Aggravating matters, the data collection tools didn’t accommodate some reproductive, maternal, neonatal, and child health (RMNCH) indicators. So, the information couldn’t show up on the dashboard for DHIS2, a software platform more than 75 countries use to collect, report, analyze, and disseminate data.

Then in 2018, the USAID-funded Private Sector Health Partnership Activity (PSHPA) stepped in. The project trained private providers on how to fill in National Health Management and Information System (NHMIS) tools, which feed data into DHIS2. PSHPA also conducted quarterly DHIS2 data quality control audits to help integrate and validate private sector data.

This collaborative effort involved close coordination with and training of health zone data managers, who report directly to the director for health statistics in the MOH Department of Programming and Foresight. These measures ensured a unified approach and regular reviews of the data that the private sector collected. When the MOH combined the data with public sector data, it had a comprehensive view of the healthcare landscape and could make more informed, evidence-based decisions.

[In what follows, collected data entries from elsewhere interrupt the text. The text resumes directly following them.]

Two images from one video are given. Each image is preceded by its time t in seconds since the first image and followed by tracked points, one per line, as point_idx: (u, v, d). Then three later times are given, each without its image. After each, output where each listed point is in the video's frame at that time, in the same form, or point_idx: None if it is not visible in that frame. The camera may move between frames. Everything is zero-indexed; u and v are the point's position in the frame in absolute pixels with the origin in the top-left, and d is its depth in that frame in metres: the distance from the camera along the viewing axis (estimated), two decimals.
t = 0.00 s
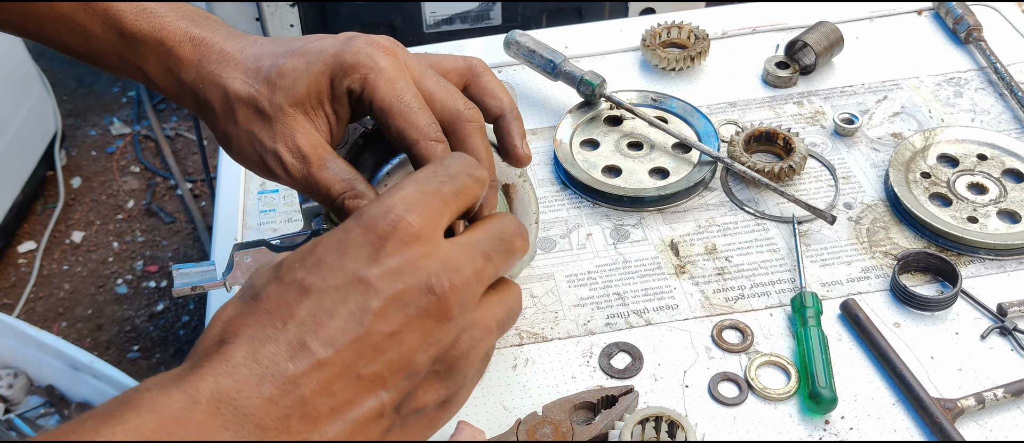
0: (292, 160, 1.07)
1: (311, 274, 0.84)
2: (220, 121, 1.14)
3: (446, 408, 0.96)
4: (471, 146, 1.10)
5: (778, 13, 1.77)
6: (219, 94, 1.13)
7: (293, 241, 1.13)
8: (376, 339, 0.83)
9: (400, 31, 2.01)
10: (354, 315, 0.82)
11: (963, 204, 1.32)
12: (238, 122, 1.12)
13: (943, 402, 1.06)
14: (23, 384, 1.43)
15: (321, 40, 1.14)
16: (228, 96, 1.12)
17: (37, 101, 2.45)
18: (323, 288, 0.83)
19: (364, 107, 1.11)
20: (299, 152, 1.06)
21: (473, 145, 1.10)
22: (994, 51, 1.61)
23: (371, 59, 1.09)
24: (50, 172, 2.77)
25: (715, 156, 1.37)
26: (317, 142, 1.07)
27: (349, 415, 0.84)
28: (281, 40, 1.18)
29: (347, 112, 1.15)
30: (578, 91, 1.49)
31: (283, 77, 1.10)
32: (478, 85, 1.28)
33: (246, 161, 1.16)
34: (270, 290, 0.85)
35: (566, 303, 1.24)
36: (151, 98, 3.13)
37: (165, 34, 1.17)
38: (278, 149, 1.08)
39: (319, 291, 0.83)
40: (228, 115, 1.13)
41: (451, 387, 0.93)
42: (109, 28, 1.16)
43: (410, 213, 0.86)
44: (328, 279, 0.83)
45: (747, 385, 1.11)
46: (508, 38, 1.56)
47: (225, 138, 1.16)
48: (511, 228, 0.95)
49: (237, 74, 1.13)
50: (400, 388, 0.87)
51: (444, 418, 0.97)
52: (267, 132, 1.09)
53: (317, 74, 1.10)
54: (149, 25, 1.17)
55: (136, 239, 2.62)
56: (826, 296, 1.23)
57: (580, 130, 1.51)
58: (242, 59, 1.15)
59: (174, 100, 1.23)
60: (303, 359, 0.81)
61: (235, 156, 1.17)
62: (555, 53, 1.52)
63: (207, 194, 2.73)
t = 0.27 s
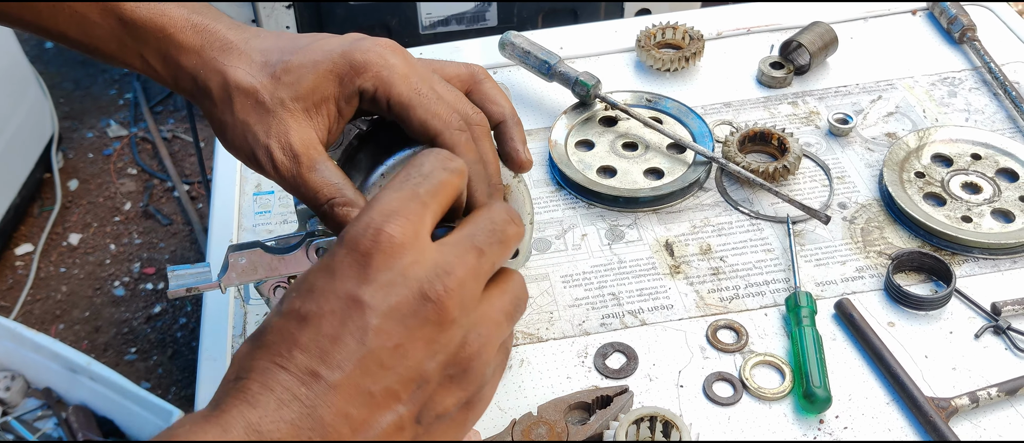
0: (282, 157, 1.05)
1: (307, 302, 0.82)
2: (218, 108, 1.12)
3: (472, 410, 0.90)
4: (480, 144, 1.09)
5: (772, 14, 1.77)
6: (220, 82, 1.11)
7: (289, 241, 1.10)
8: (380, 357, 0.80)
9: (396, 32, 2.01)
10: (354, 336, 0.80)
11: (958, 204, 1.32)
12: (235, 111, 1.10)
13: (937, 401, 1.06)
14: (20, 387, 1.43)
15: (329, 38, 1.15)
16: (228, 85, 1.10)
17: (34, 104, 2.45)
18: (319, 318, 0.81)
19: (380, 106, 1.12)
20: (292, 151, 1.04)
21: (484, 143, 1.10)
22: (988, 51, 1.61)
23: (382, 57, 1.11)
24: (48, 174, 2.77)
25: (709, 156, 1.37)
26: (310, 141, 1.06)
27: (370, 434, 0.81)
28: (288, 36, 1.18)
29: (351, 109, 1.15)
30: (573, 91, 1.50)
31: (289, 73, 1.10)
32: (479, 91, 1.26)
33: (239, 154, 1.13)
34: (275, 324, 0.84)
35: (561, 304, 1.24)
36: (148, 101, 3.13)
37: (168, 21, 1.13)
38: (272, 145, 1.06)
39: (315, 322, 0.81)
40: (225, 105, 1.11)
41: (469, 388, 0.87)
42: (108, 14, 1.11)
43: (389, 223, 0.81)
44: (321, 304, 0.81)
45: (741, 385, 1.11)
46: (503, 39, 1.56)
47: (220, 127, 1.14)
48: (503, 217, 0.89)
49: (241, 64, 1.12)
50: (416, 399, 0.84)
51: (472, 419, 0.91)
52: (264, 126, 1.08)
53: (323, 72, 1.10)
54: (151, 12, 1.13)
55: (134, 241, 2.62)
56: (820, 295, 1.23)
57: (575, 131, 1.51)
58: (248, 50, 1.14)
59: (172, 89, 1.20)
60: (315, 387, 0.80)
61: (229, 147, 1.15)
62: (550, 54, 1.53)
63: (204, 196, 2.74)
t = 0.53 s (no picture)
0: (309, 153, 1.01)
1: (329, 330, 0.82)
2: (245, 94, 1.08)
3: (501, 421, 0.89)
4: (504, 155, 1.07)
5: (770, 11, 1.77)
6: (246, 69, 1.07)
7: (287, 240, 1.10)
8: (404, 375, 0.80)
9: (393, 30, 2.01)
10: (376, 358, 0.79)
11: (957, 201, 1.32)
12: (261, 101, 1.06)
13: (937, 398, 1.06)
14: (18, 387, 1.43)
15: (359, 31, 1.12)
16: (255, 73, 1.06)
17: (31, 103, 2.44)
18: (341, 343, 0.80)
19: (415, 104, 1.11)
20: (320, 146, 1.01)
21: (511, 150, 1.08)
22: (986, 48, 1.61)
23: (413, 55, 1.10)
24: (45, 174, 2.76)
25: (708, 154, 1.37)
26: (338, 137, 1.02)
27: None
28: (317, 22, 1.15)
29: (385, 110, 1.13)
30: (572, 89, 1.49)
31: (319, 67, 1.06)
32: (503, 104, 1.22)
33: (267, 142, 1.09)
34: (301, 354, 0.83)
35: (559, 302, 1.23)
36: (145, 100, 3.13)
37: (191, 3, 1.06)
38: (299, 139, 1.02)
39: (337, 347, 0.81)
40: (251, 93, 1.07)
41: (496, 398, 0.86)
42: None
43: (402, 245, 0.81)
44: (343, 329, 0.81)
45: (741, 382, 1.10)
46: (501, 37, 1.56)
47: (246, 114, 1.10)
48: (515, 231, 0.89)
49: (269, 52, 1.08)
50: (444, 414, 0.83)
51: (503, 430, 0.90)
52: (291, 119, 1.04)
53: (354, 68, 1.07)
54: None
55: (131, 241, 2.62)
56: (820, 292, 1.22)
57: (573, 129, 1.51)
58: (277, 37, 1.10)
59: (198, 69, 1.15)
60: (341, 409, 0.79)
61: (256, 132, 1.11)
62: (549, 52, 1.52)
63: (202, 196, 2.73)
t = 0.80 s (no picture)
0: (319, 165, 1.02)
1: (344, 336, 0.82)
2: (257, 102, 1.08)
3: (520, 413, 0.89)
4: (502, 180, 1.06)
5: (770, 10, 1.77)
6: (260, 77, 1.06)
7: (287, 239, 1.09)
8: (419, 373, 0.80)
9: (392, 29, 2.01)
10: (391, 359, 0.80)
11: (957, 200, 1.32)
12: (273, 110, 1.06)
13: (937, 397, 1.06)
14: (16, 386, 1.42)
15: (374, 44, 1.10)
16: (268, 83, 1.05)
17: (29, 102, 2.43)
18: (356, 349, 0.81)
19: (423, 118, 1.09)
20: (329, 159, 1.01)
21: (510, 175, 1.07)
22: (986, 47, 1.61)
23: (425, 71, 1.07)
24: (43, 173, 2.75)
25: (708, 153, 1.36)
26: (349, 150, 1.02)
27: None
28: (334, 33, 1.13)
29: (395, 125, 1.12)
30: (571, 88, 1.49)
31: (331, 80, 1.05)
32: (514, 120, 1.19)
33: (277, 149, 1.09)
34: (318, 360, 0.84)
35: (559, 301, 1.23)
36: (143, 99, 3.12)
37: (210, 10, 1.05)
38: (308, 151, 1.03)
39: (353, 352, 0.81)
40: (264, 102, 1.07)
41: (512, 391, 0.86)
42: None
43: (408, 247, 0.81)
44: (356, 335, 0.81)
45: (741, 381, 1.10)
46: (500, 36, 1.55)
47: (258, 121, 1.10)
48: (519, 224, 0.90)
49: (282, 62, 1.07)
50: (461, 408, 0.83)
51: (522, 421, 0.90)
52: (301, 130, 1.04)
53: (365, 81, 1.06)
54: None
55: (130, 240, 2.61)
56: (820, 291, 1.22)
57: (573, 128, 1.51)
58: (291, 47, 1.09)
59: (213, 73, 1.14)
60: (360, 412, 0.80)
61: (267, 139, 1.11)
62: (548, 51, 1.52)
63: (200, 195, 2.72)
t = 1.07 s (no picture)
0: (332, 160, 1.01)
1: (360, 333, 0.81)
2: (266, 99, 1.07)
3: (543, 397, 0.89)
4: (505, 182, 1.03)
5: (770, 8, 1.77)
6: (267, 74, 1.05)
7: (287, 238, 1.09)
8: (441, 361, 0.79)
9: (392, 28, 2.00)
10: (411, 350, 0.79)
11: (957, 199, 1.32)
12: (283, 107, 1.05)
13: (938, 396, 1.06)
14: (16, 384, 1.42)
15: (383, 44, 1.10)
16: (277, 80, 1.05)
17: (29, 100, 2.43)
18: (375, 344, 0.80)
19: (432, 121, 1.08)
20: (344, 155, 1.00)
21: (514, 177, 1.04)
22: (986, 46, 1.61)
23: (436, 72, 1.07)
24: (42, 171, 2.75)
25: (709, 151, 1.36)
26: (363, 146, 1.02)
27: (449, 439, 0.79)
28: (342, 33, 1.13)
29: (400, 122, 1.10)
30: (572, 87, 1.49)
31: (341, 76, 1.05)
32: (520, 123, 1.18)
33: (285, 148, 1.08)
34: (336, 360, 0.83)
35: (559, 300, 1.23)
36: (143, 97, 3.12)
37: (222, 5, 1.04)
38: (322, 148, 1.02)
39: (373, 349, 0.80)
40: (272, 99, 1.06)
41: (533, 374, 0.86)
42: None
43: (417, 238, 0.81)
44: (372, 330, 0.80)
45: (742, 381, 1.10)
46: (501, 34, 1.55)
47: (264, 119, 1.09)
48: (521, 214, 0.91)
49: (291, 59, 1.06)
50: (484, 395, 0.82)
51: (546, 406, 0.90)
52: (313, 128, 1.03)
53: (376, 79, 1.05)
54: None
55: (129, 238, 2.61)
56: (820, 290, 1.22)
57: (574, 126, 1.50)
58: (299, 44, 1.08)
59: (219, 70, 1.12)
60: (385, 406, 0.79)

Over the course of the project, which ended in 2023, PSHPA procured and distributed 4,000 health data registers to PHFs in all regions of Benin and helped increase the completeness of PHF data from 15% to over 100% of the target. PSHPA supported the NHMIS’s revision of RMNCH data collection and development of the DHIS2 RMNCH Dashboard. It also provided three servers to help ensure MOH intranet connectivity to facilitate data storage and the ability to conduct training without internet.

Since 2020, the Minonkpo Clinic in Avotrou has embraced these changes, recording consistent, complete, and timely data directly into DHIS2. All thanks to PSHPA. The project “is a valuable partner,” says Agbobli Rebecca, a state midwife at the Minonkpo Clinic in Cotonou. She notes that PSHPA not only improved data quality but also   implemented emergency neonatal obstetric care protocols. The project’s impact thus is not just better data for decision-making. It also helps save newborns’ lives.